La mission de Valerie Amos sera "d'évaluer la situation humanitaire et de réitérer la demande (de l'ONU) d'un accès humanitaire urgent", a déclaré le porte-parole adjoint de l'ONU Eduardo del Buey.
"C'est une mission humanitaire, nous espérons que le gouvernement syrien répondra positivement" à cette demande, a-t-il indiqué, ajoutant qu'il n'y avait encore "aucune date fixée" pour cette visite.
Si cette visite se concrétise, Mme Amos sera la responsable de plus haut rang de l'ONU à se rendre en Syrie depuis le début de la répression en mars 2011.
Elle avait réclamé mardi un "accès sans entrave" de l'aide humanitaire aux populations dans le besoin en Syrie, faisant valoir que la crise avait des conséquences humanitaires "significatives".
Sur le terrain, le Comité international de la Croix-Rouge a appelé mardi toutes les parties prenantes à observer "des pauses quotidiennes d'au moins deux heures", afin de permettre l'acheminement rapide des secours.

[Entrées de données]:
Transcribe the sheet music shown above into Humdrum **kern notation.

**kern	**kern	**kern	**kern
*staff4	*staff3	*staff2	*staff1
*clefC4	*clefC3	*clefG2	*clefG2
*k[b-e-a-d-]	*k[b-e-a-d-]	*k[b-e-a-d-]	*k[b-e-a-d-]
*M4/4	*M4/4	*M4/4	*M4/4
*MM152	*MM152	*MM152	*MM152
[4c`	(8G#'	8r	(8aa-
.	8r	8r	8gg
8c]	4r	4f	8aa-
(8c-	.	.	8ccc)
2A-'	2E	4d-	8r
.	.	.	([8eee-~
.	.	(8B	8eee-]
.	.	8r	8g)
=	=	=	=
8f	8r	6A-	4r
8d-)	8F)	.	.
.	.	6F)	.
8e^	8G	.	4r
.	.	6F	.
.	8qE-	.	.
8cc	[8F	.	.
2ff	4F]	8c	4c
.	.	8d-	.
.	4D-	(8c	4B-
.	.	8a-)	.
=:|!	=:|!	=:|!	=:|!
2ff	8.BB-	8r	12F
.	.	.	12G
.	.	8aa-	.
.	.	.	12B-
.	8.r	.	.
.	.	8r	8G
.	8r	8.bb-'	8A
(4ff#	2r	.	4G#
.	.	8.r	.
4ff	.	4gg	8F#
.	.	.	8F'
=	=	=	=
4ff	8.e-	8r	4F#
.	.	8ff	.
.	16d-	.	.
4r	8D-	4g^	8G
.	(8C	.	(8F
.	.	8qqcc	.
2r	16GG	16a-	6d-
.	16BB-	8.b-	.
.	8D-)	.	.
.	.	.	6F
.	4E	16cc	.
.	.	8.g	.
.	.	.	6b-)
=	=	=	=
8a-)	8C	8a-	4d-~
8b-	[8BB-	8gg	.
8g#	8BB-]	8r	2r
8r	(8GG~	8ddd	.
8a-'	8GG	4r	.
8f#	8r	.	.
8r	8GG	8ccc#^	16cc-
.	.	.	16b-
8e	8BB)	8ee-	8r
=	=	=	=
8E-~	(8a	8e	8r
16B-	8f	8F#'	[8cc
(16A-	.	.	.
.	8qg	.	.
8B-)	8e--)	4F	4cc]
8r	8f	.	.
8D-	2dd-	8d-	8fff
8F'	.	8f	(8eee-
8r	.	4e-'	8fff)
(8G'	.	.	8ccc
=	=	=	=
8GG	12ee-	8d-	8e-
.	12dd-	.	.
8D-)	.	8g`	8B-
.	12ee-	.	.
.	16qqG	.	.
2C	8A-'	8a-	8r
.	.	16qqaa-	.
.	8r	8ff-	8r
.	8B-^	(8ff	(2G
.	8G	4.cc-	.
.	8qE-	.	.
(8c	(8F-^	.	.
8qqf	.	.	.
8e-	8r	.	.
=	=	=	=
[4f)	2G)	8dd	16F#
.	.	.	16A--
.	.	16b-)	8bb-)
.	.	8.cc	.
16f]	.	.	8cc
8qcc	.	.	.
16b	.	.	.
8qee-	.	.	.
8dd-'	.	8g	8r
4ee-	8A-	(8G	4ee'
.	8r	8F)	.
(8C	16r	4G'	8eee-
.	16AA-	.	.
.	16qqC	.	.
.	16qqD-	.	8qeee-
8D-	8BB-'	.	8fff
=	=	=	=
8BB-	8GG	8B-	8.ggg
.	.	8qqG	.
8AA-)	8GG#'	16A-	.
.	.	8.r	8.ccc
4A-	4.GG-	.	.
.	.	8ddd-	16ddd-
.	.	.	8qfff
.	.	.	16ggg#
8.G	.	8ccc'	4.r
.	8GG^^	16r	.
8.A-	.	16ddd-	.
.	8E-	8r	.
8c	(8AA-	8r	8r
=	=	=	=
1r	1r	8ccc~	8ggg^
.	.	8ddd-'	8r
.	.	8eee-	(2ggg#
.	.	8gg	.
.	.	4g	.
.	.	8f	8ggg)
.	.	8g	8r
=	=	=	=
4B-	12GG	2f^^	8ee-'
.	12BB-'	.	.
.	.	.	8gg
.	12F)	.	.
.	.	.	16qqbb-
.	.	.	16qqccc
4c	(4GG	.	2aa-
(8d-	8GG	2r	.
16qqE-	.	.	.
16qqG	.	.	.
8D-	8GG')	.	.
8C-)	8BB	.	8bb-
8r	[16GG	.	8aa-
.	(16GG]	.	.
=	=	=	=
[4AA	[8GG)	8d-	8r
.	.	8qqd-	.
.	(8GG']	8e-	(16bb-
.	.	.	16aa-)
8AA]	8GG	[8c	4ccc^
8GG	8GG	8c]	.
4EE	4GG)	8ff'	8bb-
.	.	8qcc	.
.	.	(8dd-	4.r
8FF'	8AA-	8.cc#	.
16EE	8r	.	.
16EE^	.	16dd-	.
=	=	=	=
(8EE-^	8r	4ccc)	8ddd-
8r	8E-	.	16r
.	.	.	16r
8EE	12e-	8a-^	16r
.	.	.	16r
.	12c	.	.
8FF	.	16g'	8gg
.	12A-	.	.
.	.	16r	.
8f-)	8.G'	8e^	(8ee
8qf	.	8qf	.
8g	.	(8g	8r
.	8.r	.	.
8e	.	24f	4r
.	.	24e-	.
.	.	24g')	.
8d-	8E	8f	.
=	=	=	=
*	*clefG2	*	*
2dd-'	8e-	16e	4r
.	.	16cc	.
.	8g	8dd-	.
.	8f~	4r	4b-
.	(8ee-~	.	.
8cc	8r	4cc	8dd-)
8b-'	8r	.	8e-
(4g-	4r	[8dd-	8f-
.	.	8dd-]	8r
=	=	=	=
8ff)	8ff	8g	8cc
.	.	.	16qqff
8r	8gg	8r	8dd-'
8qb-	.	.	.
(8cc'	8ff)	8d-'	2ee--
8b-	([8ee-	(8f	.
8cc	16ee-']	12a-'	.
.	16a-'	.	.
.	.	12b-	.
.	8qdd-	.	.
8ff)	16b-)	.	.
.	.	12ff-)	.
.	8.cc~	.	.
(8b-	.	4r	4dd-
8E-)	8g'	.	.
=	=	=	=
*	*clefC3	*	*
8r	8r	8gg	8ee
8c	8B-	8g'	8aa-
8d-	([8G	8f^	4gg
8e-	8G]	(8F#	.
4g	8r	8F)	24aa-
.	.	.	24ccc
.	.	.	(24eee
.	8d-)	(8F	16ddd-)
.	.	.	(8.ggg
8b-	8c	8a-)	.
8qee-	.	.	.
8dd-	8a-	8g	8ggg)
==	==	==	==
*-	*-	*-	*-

[Détails de l'exercice]: Poursuivez le texte sur la mission humanitaire de Valerie Amos en Syrie à partir de sa dernière phrase.

[Réponse attendue]:
M. Ban s'est entretenu mercredi soir à Londres de cette éventuelle visite de Mme Amos en Syrie avec le secrétaire général de la Ligue arabe Nabil al-Arabi, a indiqué un porte-parole de l'ONU.
Les deux hommes ont aussi évoqué la manière d'appliquer la récente résolution de l'Assemblée générale de l'ONU sur la Syrie, "y compris la nomination d'un envoyé spécial".
M. Ban a par ailleurs rencontré à Londres le ministre turc des affaires étrangères Ahmet Davutoglu, dont il a salué le rôle dans l'aide aux réfugiés fuyant la Syrie. Toujours selon son porte-parole, M. Ban espère que la réunion internationale vendredi à Tunis sur la Syrie "sera une bonne occasion (..) d'évoquer la manière de répondre à la nécessité d'une aide humanitaire d'urgence" en Syrie.